PURWOKERTO.SUARA.COM - Proses administrasi pemberhentian tidak dengan hormat Ferdy Sambo terus diproses. Pemberhentian tidak melibatkan Presiden Jokowi yang dikabarkan melepas pangkat bintang dua di pundak Sambo.

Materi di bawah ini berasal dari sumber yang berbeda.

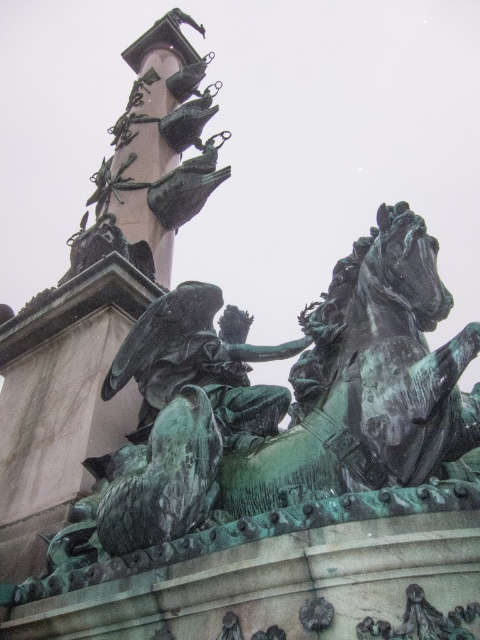
Between green patina horse at center and green patina statue at center, which one has more height?

With more height is green patina horse at center.

Is green patina horse at center smaller than green patina statue at center?

Actually, green patina horse at center might be larger than green patina statue at center.

What do you see at coordinates (368, 381) in the screenshot?
I see `green patina horse at center` at bounding box center [368, 381].

The width and height of the screenshot is (480, 640). What are the coordinates of `green patina horse at center` in the screenshot? It's located at (368, 381).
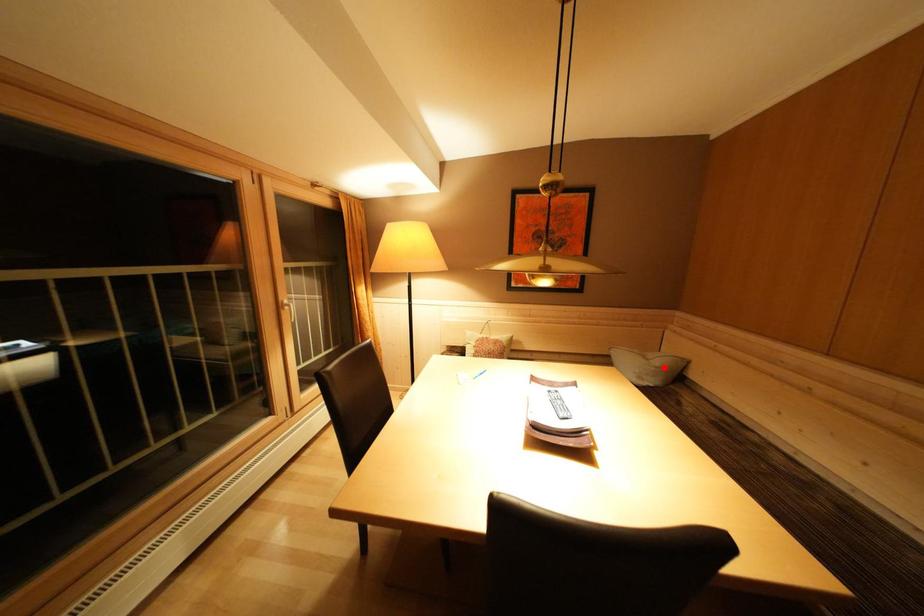
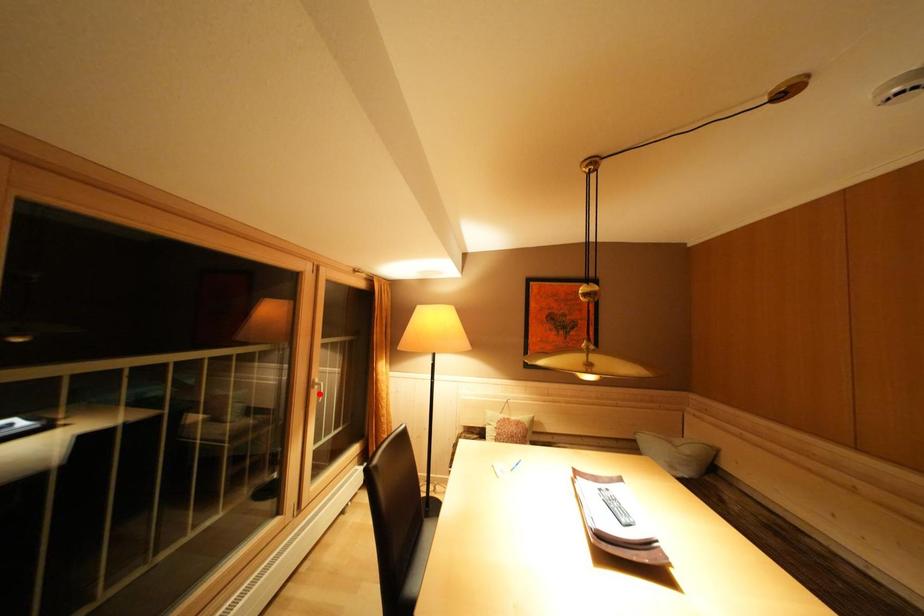
I am providing you with two images of the same scene from different viewpoints. A red point is marked on the first image and another point is marked on the second image. Is the red point in image1 aligned with the point shown in image2?

No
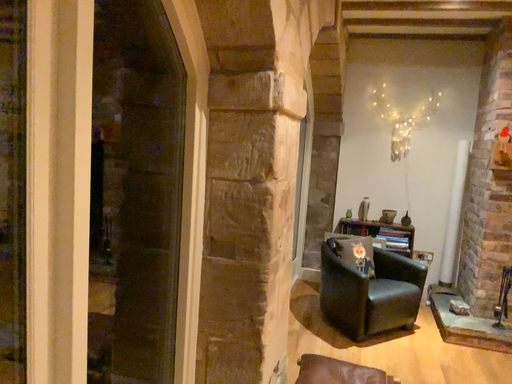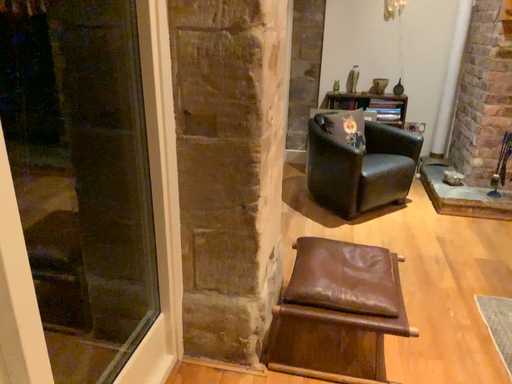
Question: How did the camera likely rotate when shooting the video?

Choices:
 (A) rotated downward
 (B) rotated upward

Answer: (A)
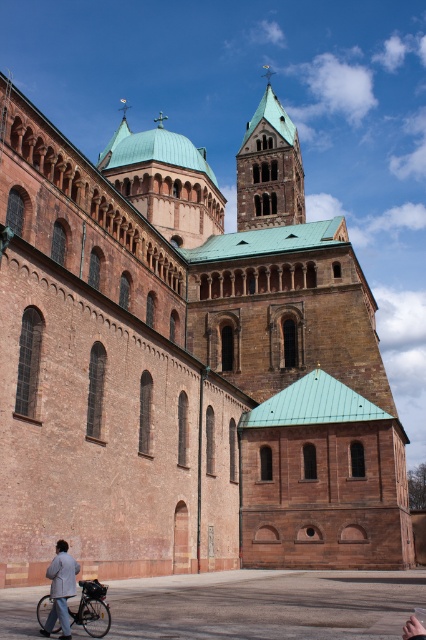
Question: Which object appears closest to the camera in this image?

Choices:
 (A) silver metallic bicycle at lower left
 (B) brown stone tower at upper center

Answer: (A)

Question: Does brown stone tower at upper center have a greater width compared to silver metallic bicycle at lower left?

Choices:
 (A) no
 (B) yes

Answer: (B)

Question: Is brown stone tower at upper center positioned at the back of light gray fabric jacket at lower left?

Choices:
 (A) yes
 (B) no

Answer: (A)

Question: Which of these objects is positioned farthest from the silver metallic bicycle at lower left?

Choices:
 (A) brown stone tower at upper center
 (B) light gray fabric jacket at lower left

Answer: (A)

Question: Which object is positioned farthest from the brown stone tower at upper center?

Choices:
 (A) silver metallic bicycle at lower left
 (B) light gray fabric jacket at lower left

Answer: (B)

Question: Does brown stone tower at upper center have a larger size compared to light gray fabric jacket at lower left?

Choices:
 (A) no
 (B) yes

Answer: (B)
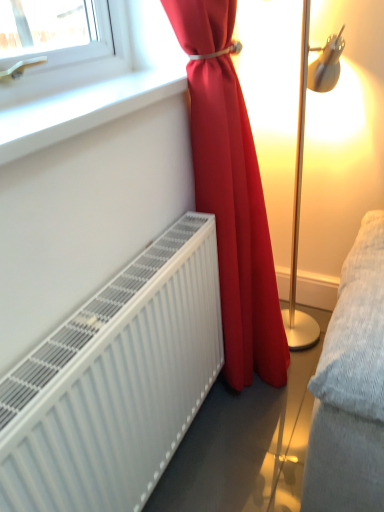
Where is `vacant region below matte red curtain at center (from a real-world perspective)`? This screenshot has width=384, height=512. vacant region below matte red curtain at center (from a real-world perspective) is located at coordinates (256, 398).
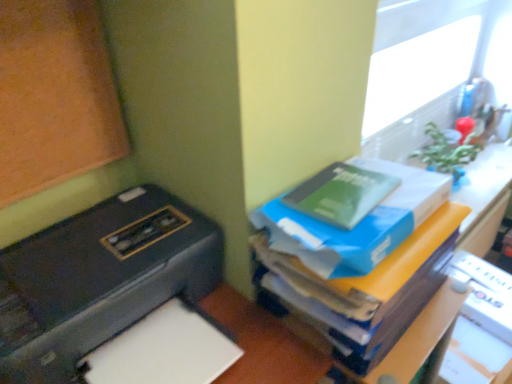
The image size is (512, 384). I want to click on vacant area that lies to the right of white paper at lower left, so tap(267, 341).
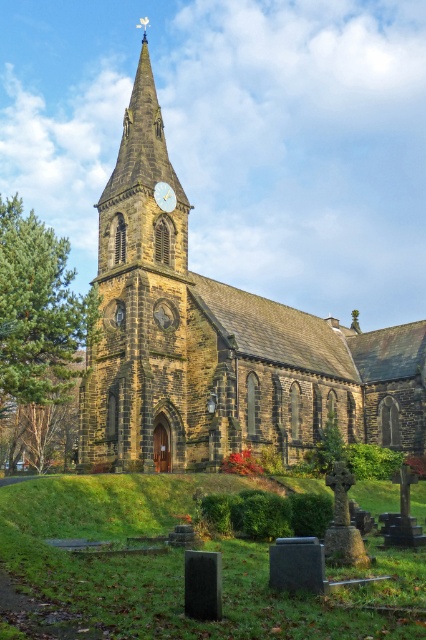
Question: Is brown stone church at center to the left of gold metallic clock at center from the viewer's perspective?

Choices:
 (A) no
 (B) yes

Answer: (A)

Question: Which object appears farthest from the camera in this image?

Choices:
 (A) gold metallic clock at center
 (B) green leafy tree at left

Answer: (A)

Question: Can you confirm if brown stone church at center is positioned above gold metallic clock at center?

Choices:
 (A) yes
 (B) no

Answer: (A)

Question: Which point appears farthest from the camera in this image?

Choices:
 (A) (143, 140)
 (B) (141, 68)
 (C) (155, 193)

Answer: (B)

Question: Can you confirm if brown stone church at center is positioned above green leafy tree at left?

Choices:
 (A) yes
 (B) no

Answer: (A)

Question: Which object is positioned closest to the green leafy tree at left?

Choices:
 (A) gold metallic clock at center
 (B) brown stone church at center
 (C) brown stone clock tower at center

Answer: (C)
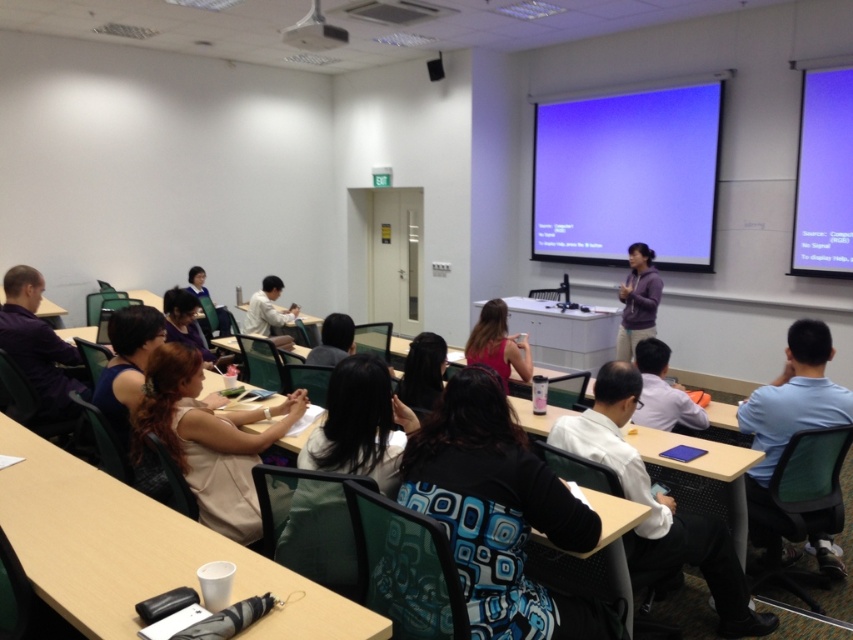
What do you see at coordinates (357, 426) in the screenshot? The width and height of the screenshot is (853, 640). I see `white fabric shirt at center` at bounding box center [357, 426].

Locate an element on the screen. This screenshot has width=853, height=640. white fabric shirt at center is located at coordinates (357, 426).

Find the location of a particular element. white fabric shirt at center is located at coordinates (357, 426).

Is white fabric shirt at center below matte pink shirt at center?

Yes, white fabric shirt at center is below matte pink shirt at center.

Does white fabric shirt at center have a greater height compared to matte pink shirt at center?

Yes.

You are a GUI agent. You are given a task and a screenshot of the screen. Output one action in this format:
    pyautogui.click(x=<x>, y=<y>)
    Task: Click on the white fabric shirt at center
    This screenshot has width=853, height=640.
    Given the screenshot: What is the action you would take?
    [x=357, y=426]

Image resolution: width=853 pixels, height=640 pixels. I want to click on white fabric shirt at center, so click(357, 426).

From the picture: Is white glossy table at center smaller than matte black table at left?

Actually, white glossy table at center might be larger than matte black table at left.

Between point (601, 349) and point (61, 312), which one is positioned behind?

Point (601, 349)

I want to click on white glossy table at center, so click(566, 332).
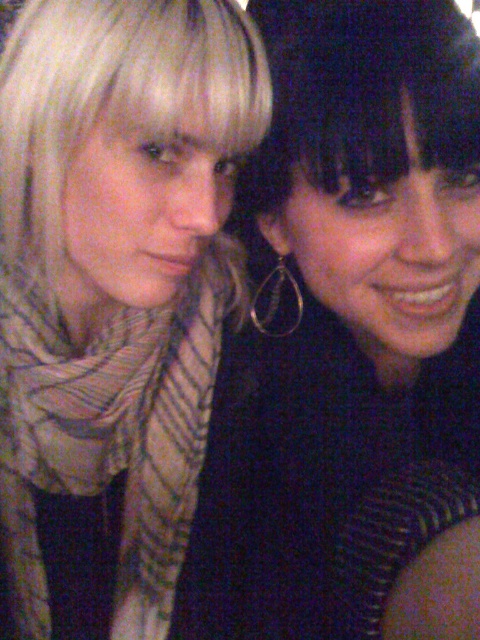
Image resolution: width=480 pixels, height=640 pixels. Describe the element at coordinates (381, 291) in the screenshot. I see `matte black top at center` at that location.

Does point (408, 420) come in front of point (101, 3)?

No, (408, 420) is behind (101, 3).

Locate an element on the screen. matte black top at center is located at coordinates (381, 291).

Does striped scarf at left appear under matte black top at center?

Correct, striped scarf at left is located below matte black top at center.

Is striped scarf at left to the left of matte black top at center from the viewer's perspective?

Correct, you'll find striped scarf at left to the left of matte black top at center.

Who is more forward, (164,150) or (400,54)?

Point (400,54) is in front.

At what (x,y) coordinates should I click in order to perform the action: click on striped scarf at left. Please return your answer as a coordinate pair (x, y). This screenshot has width=480, height=640. Looking at the image, I should click on (115, 291).

Measure the distance between point [229,285] and camera.

The distance of point [229,285] from camera is 33.68 inches.

Is striped scarf at left smaller than blondehair at left?

Incorrect, striped scarf at left is not smaller in size than blondehair at left.

Who is more distant from viewer, (87, 65) or (147, 100)?

Point (87, 65)

Locate an element on the screen. The height and width of the screenshot is (640, 480). striped scarf at left is located at coordinates (115, 291).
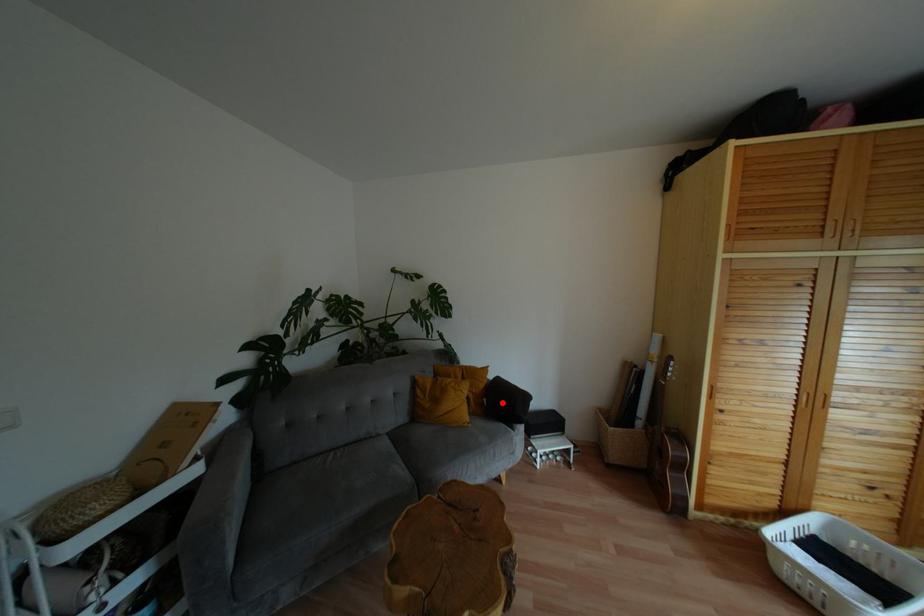
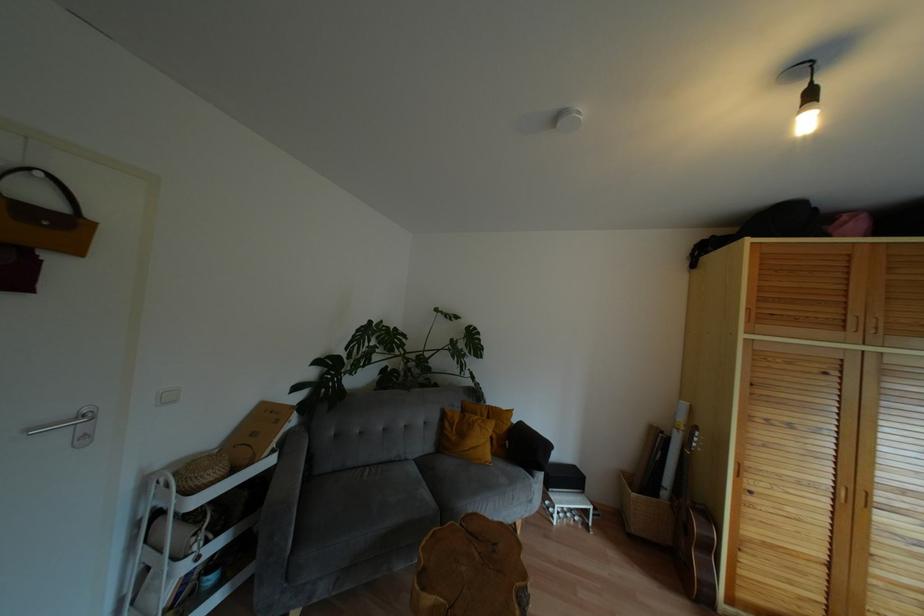
Where in the second image is the point corresponding to the highlighted location from the first image?

(524, 448)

Lalu bagaimana?
Kadiv Humas Polri Irjen Dedi Prasetyo mengatakan, berkas Pemecatan Tidak Dengan Hormat (PTDH) diproses di Divisi Sumber Daya Manusia (SDM).
Usai pemberkasan selesai, dokumen PTDH akan diserahkan kepada Sekretariat Negara (Setneg) untuk penerbitan Keputusan Presiden (Keppres) pemberhentian Sambo.
Mekanisme diatur melalui Keppres Nomor 70 Tahun 2002 Tentang Organisasi dan Tata Kerja Kepolisian Negara Republik Indonesia.
Dalam Pasal 29 poin satu Keppres tersebut dijelaskan jika pengangkatan dan pemberhentian pejabat pada jabatan dan kepangkatan Perwira Tinggi Bintang Dua ke atas atau yang termasuk dalam lingkup jabatan eselon IA dan IB ditetapkan dengan Keputusan Kapolri setelah dikonsultasikan dengan Presiden.
"Habis dari SDM nanti ditujukan ke Setneg. Setneg langsung dapat Keppresnya dan Keppresnya kita serahkan ke pelanggarnya," ujarnya.
Dengan demikian, tidak ada prosesi Presiden Jokowi melepas tanda pangkat bintang dua dari pundak Sambo.
Kadiv Humas Polri Irjen Dedi Prasetyo mengatakan keputusan pemecatan tersangka pembunuhan Brigadir Nofrianysah Yosua Hutabarat alias Brigadir J masih diproses Divisi Sumber Daya Manusia (SDM) Polri.
Berdasarkan aturan yang ada, SDM Polri mempunyai waktu tiga hingga lima hari kerja untuk merampungkan seluruh administrasi pemecatan usai Komisi Kode Etik Polri menjatuhkan vonis PTDH.
Baca Juga: Berwisata ke Benteng Pendem Cilacap, Berani?
"Ya untuk administrasinya masih diproses. Administrasinya untuk pemecatan," ujar Dedi, kepada wartawan, Kamis 22 September 2022 dikutip dari pmjnews.com.